转化生物医学研究的科学影响在很大程度上取决于高质量生物材料的可用性。但是,仍然缺乏涵盖最相关的分析前变化的基于证据的可靠质量指标(QIs)。这项研究的目的是鉴定和验证一种适合评估源自健康和患病个体的人类液体生物标本中的离心时间(TTC)延迟的QI。在健康个体的试验队列中,通过液相色谱-串联质谱(LC-MS / MS)分析具有不同TTC的血清和血浆样品,以确定合适的QI候选者。考虑到(1)分析前的处理温度,牛磺酸(TAU)作为TTC QI候选药物已在健康个体和风湿性心脏病患者中得到验证。(2)血小板计数,和(3)离心后延迟。为了区分低TTC血清标本中的高TTC(TTC> 60分钟),开发了一种概率计算工具(三重T截止模型)。观察到健康个体中TTC依赖性的氨基酸变化,尤其是TAU。在一个独立的健康个体队列中,对TAU水平的验证显示,TTC延迟30-240分钟,血清而不是血浆随时间增加。TAU的增加取决于处理温度以及血小板计数和体积。相反,对于额外的离心后延迟,未观察到TAU浓度的变化。在风湿病/心脏病患者集体中验证TAU和三重T截止模型可以区分TTC≤60 min的样品 60分钟,估计的AUROC(接收器工作特性曲线下的面积)值为89%[78%-100%] / 86%[71%-100%]和91%[79%-100%] / 84%[68 %-100%]。考虑到分析前的处理温度,血小板数量和体积,TAU和Triple-T-cutoff模型代表健康个体和某些风湿病/心脏病患者血清样品中TTC> 60分钟的可靠QI。但是,需要在具有各种疾病的更大患者群体中进行进一步研究,以评估本文中作为生物银行质量保证/质量控制工具以支持高质量生物医学研究的QI的鲁棒性和潜力。
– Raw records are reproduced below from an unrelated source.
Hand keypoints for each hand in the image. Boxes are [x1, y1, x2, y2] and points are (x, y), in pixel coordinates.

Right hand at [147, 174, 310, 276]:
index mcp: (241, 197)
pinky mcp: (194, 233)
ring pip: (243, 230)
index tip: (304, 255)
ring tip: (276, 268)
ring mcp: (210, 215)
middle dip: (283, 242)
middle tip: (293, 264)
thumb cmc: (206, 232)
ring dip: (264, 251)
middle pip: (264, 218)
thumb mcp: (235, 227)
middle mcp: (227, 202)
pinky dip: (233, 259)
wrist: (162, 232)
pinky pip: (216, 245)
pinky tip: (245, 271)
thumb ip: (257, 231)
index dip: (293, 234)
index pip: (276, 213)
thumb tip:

考虑到分析前的处理温度,血小板数量和体积,TAU和Triple-T-cutoff模型代表健康个体和某些风湿病/心脏病患者血清样品中TTC> 60分钟的可靠QI。但是,需要在具有各种疾病的更大患者群体中进行进一步研究,以评估本文中作为生物银行质量保证/质量控制工具以支持高质量生物医学研究的QI的鲁棒性和潜力。考虑到分析前的处理温度,血小板数量和体积,TAU和Triple-T-cutoff模型代表健康个体和某些风湿病/心脏病患者血清样品中TTC> 60分钟的可靠QI。但是,需要在具有各种疾病的更大患者群体中进行进一步研究,以评估本文中作为生物银行质量保证/质量控制工具以支持高质量生物医学研究的QI的鲁棒性和潜力。